The use of personal opinions often negates good scientific research that demonstrates catastrophic consequences from exposure to abuse. Other research proves that the court professionals routinely fail to believe true reports of abuse based on mistaken assumptions. Accordingly the discretion to rely on subjective beliefs instead of objective and provable research and evidence explains why courts cannot protect children.
The ACE Research demonstrates it is a mistake to ask children exposed to one or more adverse childhood experiences to just get over it. Each category of ACEs is not equally harmful and there is probably none more detrimental than sexual abuse. A recent CDC study found the lifetime costs from each rape of a woman is $122,000. The health and other costs from a sexual assault of a child are likely far greater because children would be less prepared to cope with the trauma and have more years to suffer. Of course the human costs are even worse.
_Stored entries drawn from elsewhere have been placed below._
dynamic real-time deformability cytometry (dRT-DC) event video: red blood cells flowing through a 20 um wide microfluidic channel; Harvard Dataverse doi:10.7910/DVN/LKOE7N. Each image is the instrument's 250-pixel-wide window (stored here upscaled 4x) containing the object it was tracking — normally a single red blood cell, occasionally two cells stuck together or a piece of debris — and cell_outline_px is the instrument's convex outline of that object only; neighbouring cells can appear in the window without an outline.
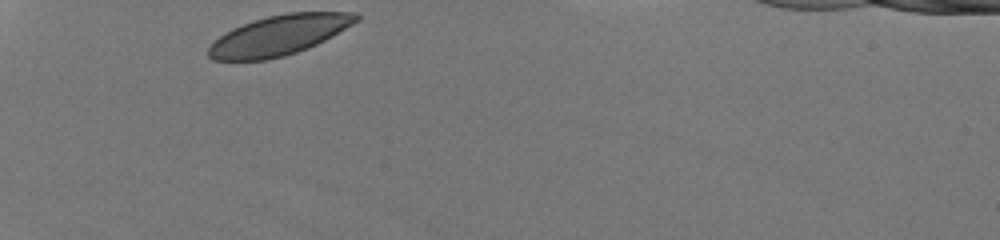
{"species": "human", "species_latin": "Homo sapiens", "temperature_condition": "room temperature", "stored_images_in_passage": 42, "segment_of_instrument_passage": [1, 2], "camera_frame_rate_fps": 3000, "um_per_image_px": 0.085, "donor": {"sex": "male"}, "frame": {"image": 1, "passage_image": 1, "time_ms": 0.0, "image_size_px": [1000, 240], "cell_outline_px": [[360, 20], [332, 36], [308, 48], [284, 56], [268, 60], [212, 60], [208, 56], [208, 48], [224, 32], [232, 28], [252, 20], [268, 16], [288, 12], [356, 12], [360, 16]], "centroid_in_image_um": [23.72, 2.99], "position_along_channel_um": 61.3, "area_um2": 34.39}}
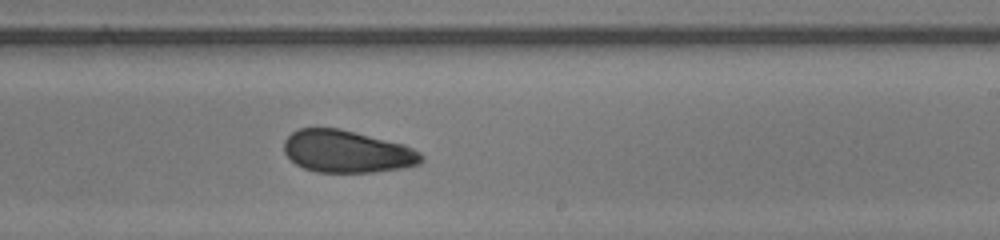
{"frame": {"image": 2, "passage_image": 19, "time_ms": 6.0, "image_size_px": [1000, 240], "cell_outline_px": [[424, 160], [420, 164], [404, 168], [372, 172], [316, 172], [304, 168], [296, 164], [284, 152], [284, 140], [292, 132], [300, 128], [340, 128], [404, 144], [420, 152], [424, 156]], "centroid_in_image_um": [29.52, 12.88], "position_along_channel_um": 259.5, "area_um2": 33.99}}
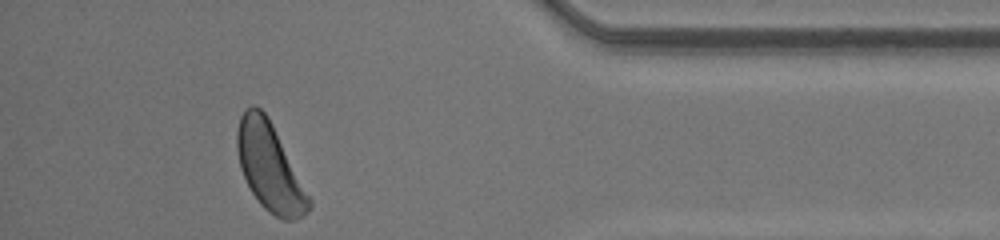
{"frame": {"image": 3, "passage_image": 36, "time_ms": 11.667, "image_size_px": [1000, 240], "cell_outline_px": [[312, 208], [308, 212], [296, 220], [284, 220], [276, 216], [264, 208], [260, 204], [252, 192], [240, 168], [236, 148], [236, 132], [240, 116], [252, 104], [256, 104], [268, 116], [312, 200]], "centroid_in_image_um": [22.93, 14.2], "position_along_channel_um": 412.3, "area_um2": 36.53}}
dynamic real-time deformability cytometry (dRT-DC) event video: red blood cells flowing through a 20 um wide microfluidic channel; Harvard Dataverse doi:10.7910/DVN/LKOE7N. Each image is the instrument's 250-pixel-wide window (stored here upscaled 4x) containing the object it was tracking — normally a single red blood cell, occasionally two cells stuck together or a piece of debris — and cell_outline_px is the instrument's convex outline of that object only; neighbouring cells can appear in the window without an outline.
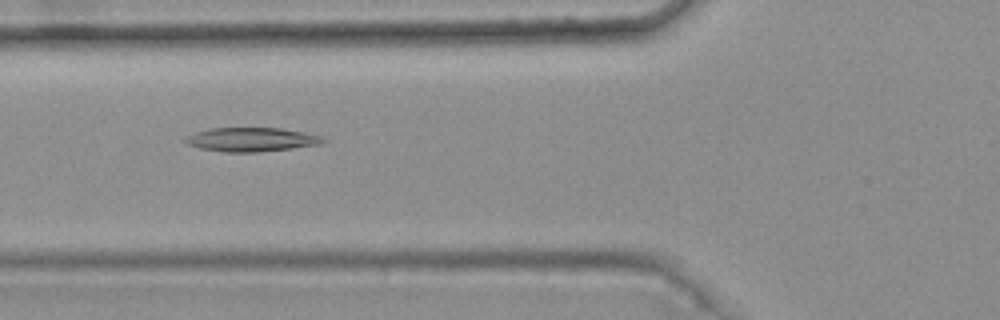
{"species": "common noctule bat (a hibernating species)", "species_latin": "Nyctalus noctula", "temperature_condition": "warm", "stored_images_in_passage": 8, "camera_frame_rate_fps": 3000, "um_per_image_px": 0.085, "animal": {"sex": "female", "body_mass_g": 25.1}, "frame": {"image": 1, "passage_image": 4, "time_ms": 1.0, "image_size_px": [1000, 320], "cell_outline_px": [[328, 140], [320, 144], [292, 148], [260, 152], [224, 152], [200, 148], [188, 144], [180, 140], [184, 136], [208, 128], [280, 128], [304, 132], [320, 136]], "centroid_in_image_um": [21.32, 11.86], "position_along_channel_um": 104.5, "area_um2": 19.36}}
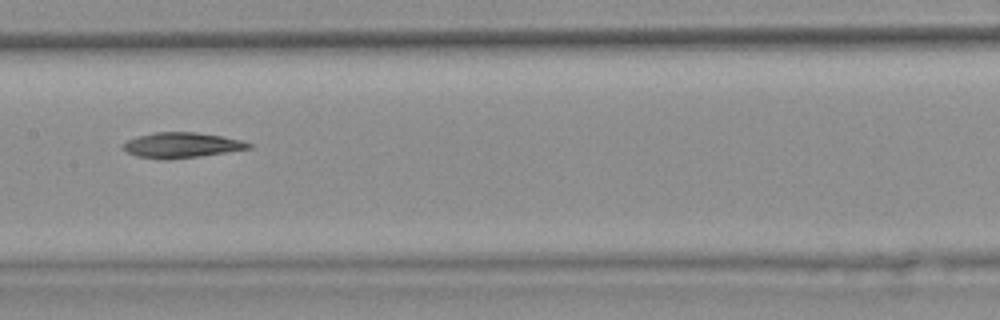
{"frame": {"image": 2, "passage_image": 6, "time_ms": 1.667, "image_size_px": [1000, 320], "cell_outline_px": [[252, 148], [200, 156], [168, 160], [164, 160], [136, 156], [120, 148], [120, 144], [136, 136], [156, 132], [196, 132], [220, 136], [240, 140], [252, 144]], "centroid_in_image_um": [15.37, 12.34], "position_along_channel_um": 192.0, "area_um2": 18.61}}
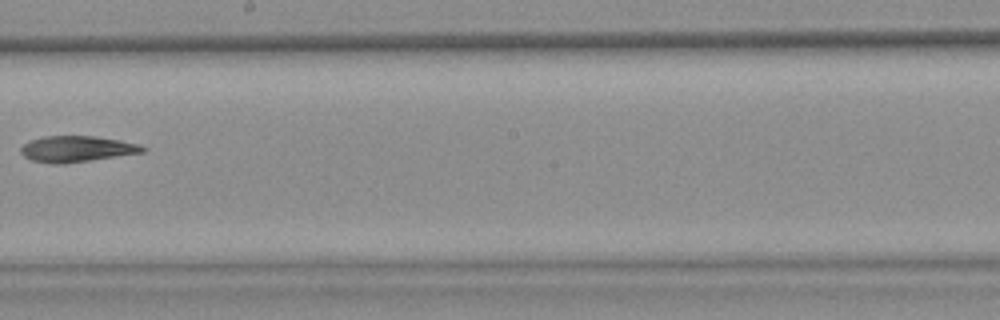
{"frame": {"image": 3, "passage_image": 7, "time_ms": 2.0, "image_size_px": [1000, 320], "cell_outline_px": [[148, 148], [144, 152], [64, 164], [52, 164], [32, 160], [24, 156], [20, 152], [20, 148], [24, 144], [32, 140], [44, 136], [92, 136], [120, 140], [140, 144]], "centroid_in_image_um": [6.54, 12.66], "position_along_channel_um": 241.7, "area_um2": 18.44}}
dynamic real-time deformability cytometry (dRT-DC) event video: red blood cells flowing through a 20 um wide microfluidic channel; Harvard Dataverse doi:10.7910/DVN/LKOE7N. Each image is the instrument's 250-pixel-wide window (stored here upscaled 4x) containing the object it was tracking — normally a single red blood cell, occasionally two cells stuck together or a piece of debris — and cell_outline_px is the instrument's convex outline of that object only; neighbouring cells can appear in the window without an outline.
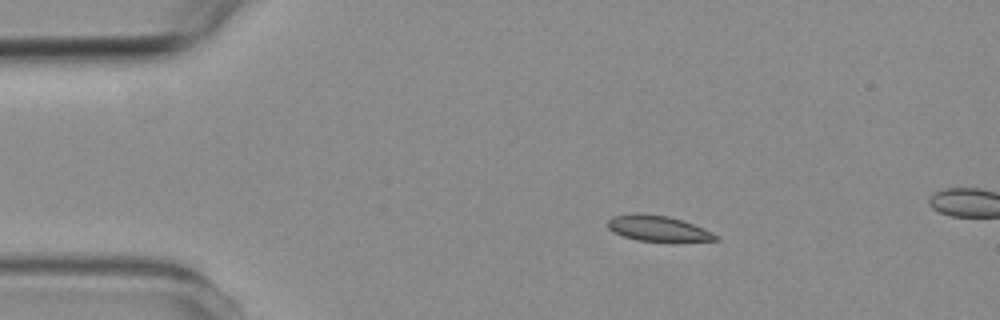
{"species": "common noctule bat (a hibernating species)", "species_latin": "Nyctalus noctula", "temperature_condition": "room temperature", "stored_images_in_passage": 4, "camera_frame_rate_fps": 3000, "um_per_image_px": 0.085, "animal": {"sex": "female", "body_mass_g": 19.3, "forearm_length_mm": 54.1}, "frame": {"image": 1, "passage_image": 2, "time_ms": 1.333, "image_size_px": [1000, 320], "cell_outline_px": [[720, 240], [636, 240], [612, 232], [608, 228], [608, 220], [612, 216], [636, 212], [640, 212], [668, 216], [684, 220], [712, 232], [720, 236]], "centroid_in_image_um": [55.88, 19.37], "position_along_channel_um": 29.1, "area_um2": 15.95}}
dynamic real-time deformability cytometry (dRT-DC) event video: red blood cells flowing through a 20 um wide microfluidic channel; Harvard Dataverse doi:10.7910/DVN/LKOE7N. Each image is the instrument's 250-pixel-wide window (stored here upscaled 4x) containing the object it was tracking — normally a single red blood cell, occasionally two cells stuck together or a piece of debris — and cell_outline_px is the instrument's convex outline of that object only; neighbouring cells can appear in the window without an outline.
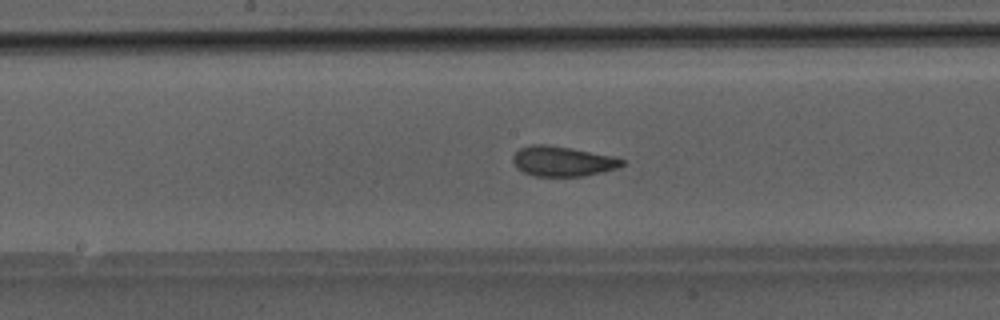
{"species": "Egyptian fruit bat (a non-hibernating species)", "species_latin": "Rousettus aegyptiacus", "temperature_condition": "room temperature", "stored_images_in_passage": 48, "camera_frame_rate_fps": 3000, "um_per_image_px": 0.085, "animal": {"sex": "male"}, "frame": {"image": 1, "passage_image": 25, "time_ms": 8.0, "image_size_px": [1000, 320], "cell_outline_px": [[624, 164], [616, 168], [604, 172], [584, 176], [536, 176], [524, 172], [516, 168], [512, 160], [512, 156], [520, 148], [532, 144], [548, 144], [572, 148], [612, 156], [624, 160]], "centroid_in_image_um": [47.79, 13.7], "position_along_channel_um": 200.4, "area_um2": 19.13}}
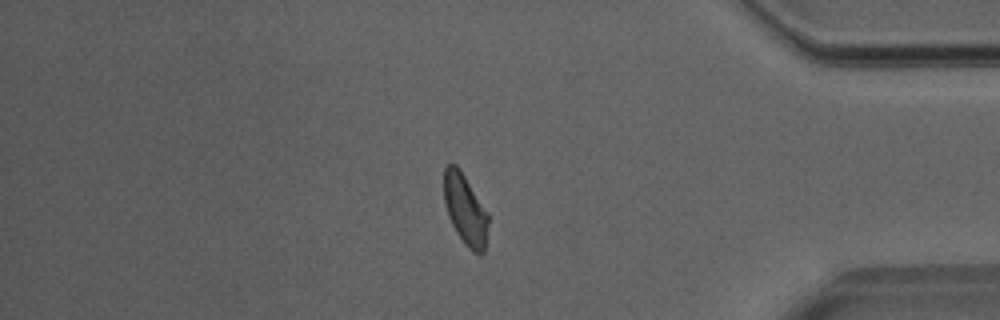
{"frame": {"image": 2, "passage_image": 41, "time_ms": 13.333, "image_size_px": [1000, 320], "cell_outline_px": [[488, 224], [484, 252], [480, 256], [472, 252], [464, 244], [456, 232], [448, 216], [444, 204], [444, 168], [448, 164], [456, 164], [460, 168], [488, 212]], "centroid_in_image_um": [39.54, 17.82], "position_along_channel_um": 395.7, "area_um2": 18.5}}
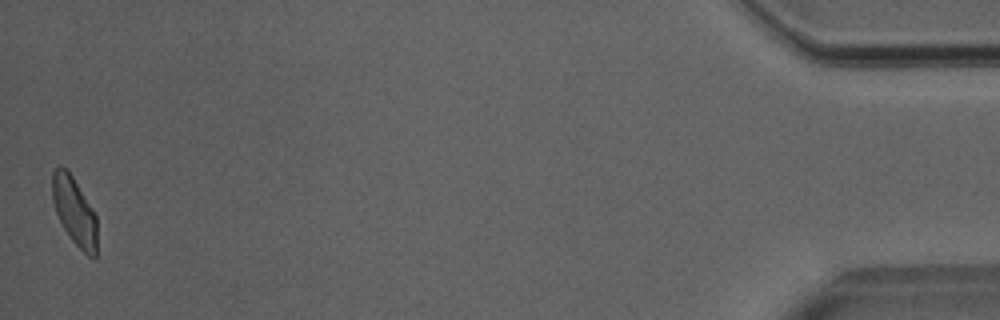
{"frame": {"image": 3, "passage_image": 48, "time_ms": 15.667, "image_size_px": [1000, 320], "cell_outline_px": [[96, 260], [88, 256], [72, 240], [64, 228], [56, 212], [52, 200], [52, 172], [60, 164], [72, 176], [96, 216]], "centroid_in_image_um": [6.31, 17.96], "position_along_channel_um": 428.9, "area_um2": 17.34}}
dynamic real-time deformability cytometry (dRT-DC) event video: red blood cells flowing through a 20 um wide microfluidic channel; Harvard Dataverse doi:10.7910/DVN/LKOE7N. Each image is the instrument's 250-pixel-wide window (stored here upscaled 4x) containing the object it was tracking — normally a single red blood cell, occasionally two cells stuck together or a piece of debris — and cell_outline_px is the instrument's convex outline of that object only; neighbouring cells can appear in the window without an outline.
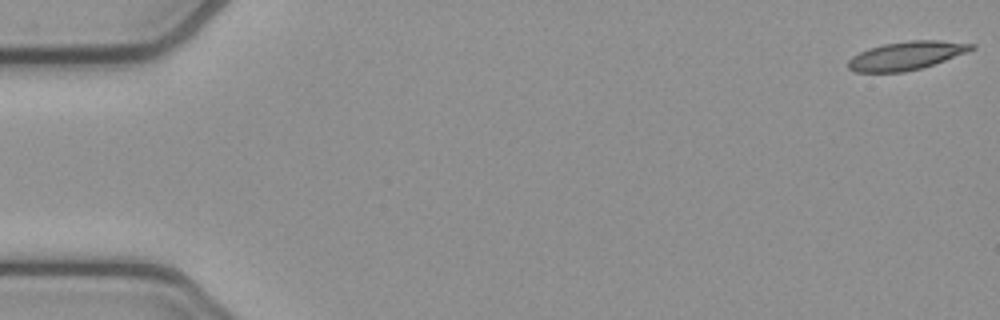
{"species": "common noctule bat (a hibernating species)", "species_latin": "Nyctalus noctula", "temperature_condition": "cold", "stored_images_in_passage": 12, "camera_frame_rate_fps": 3000, "um_per_image_px": 0.085, "animal": {"sex": "female", "body_mass_g": 21.9}, "frame": {"image": 1, "passage_image": 1, "time_ms": 0.0, "image_size_px": [1000, 320], "cell_outline_px": [[976, 48], [944, 60], [920, 68], [904, 72], [856, 72], [848, 68], [848, 60], [852, 56], [868, 48], [884, 44], [908, 40], [936, 40], [976, 44]], "centroid_in_image_um": [77.0, 4.72], "position_along_channel_um": 8.0, "area_um2": 20.17}}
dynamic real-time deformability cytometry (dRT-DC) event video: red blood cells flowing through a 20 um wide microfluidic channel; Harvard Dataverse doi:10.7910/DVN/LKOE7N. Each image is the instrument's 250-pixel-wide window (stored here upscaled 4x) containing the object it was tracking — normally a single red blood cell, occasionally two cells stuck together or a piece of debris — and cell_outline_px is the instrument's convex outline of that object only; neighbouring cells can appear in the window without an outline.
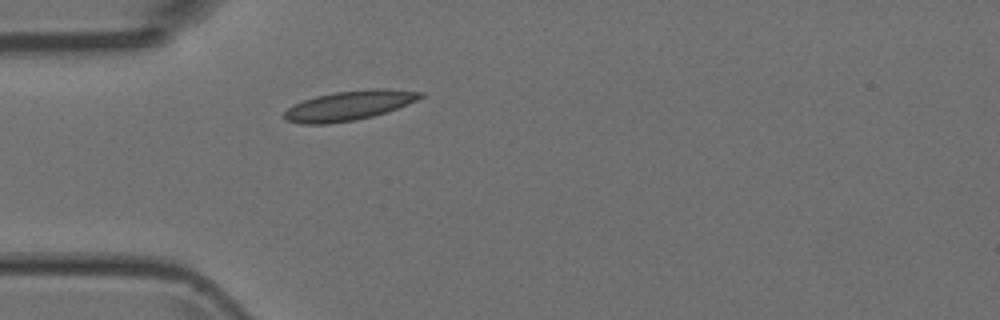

The frequent failures of authorities to believe true reports of sexual abuse are catastrophic because it exposes the children (and other children) to additional abuse and prevents the victims from receiving the therapy and treatment they need.
It is no accident that society only takes child sexual abuse seriously if it is committed by a stranger. We don’t want to believe that such an outrageous violation could be committed by a father or other close relative. Many people, even professionals assume someone who is successful in other parts of their lives would not abuse children. Many professionals routinely discredit abuse claims that occur during custody disputes. Many of the professionals investigating sexual abuse do not have the specialized expertise that is needed. Bogus alienation theories often short circuit investigations. Play therapy is particularly useful for young children and eliminates issues of coaching, but many reports are discredited without using best practices. Other reports are discredited based on information that is not probative. It is easier for officials to silence victims than to respond to the offender’s abuse. Many states continue to use Statutes of Limitation that limit the risk of offenders and keep them available to abuse more children.
In the Hollywood version, society would respond to the worst possible violation of children with the most effective response. In this society, however the hellish experience of rape is followed by the hell of being disbelieved and the trauma of not being protected. When courts use the worst possible practices and believe only 6% of child sexual abuse reports it is more than mistakes being made. The United States has in practice legalized incest. The research must open our eyes and we cannot continue to look the other way.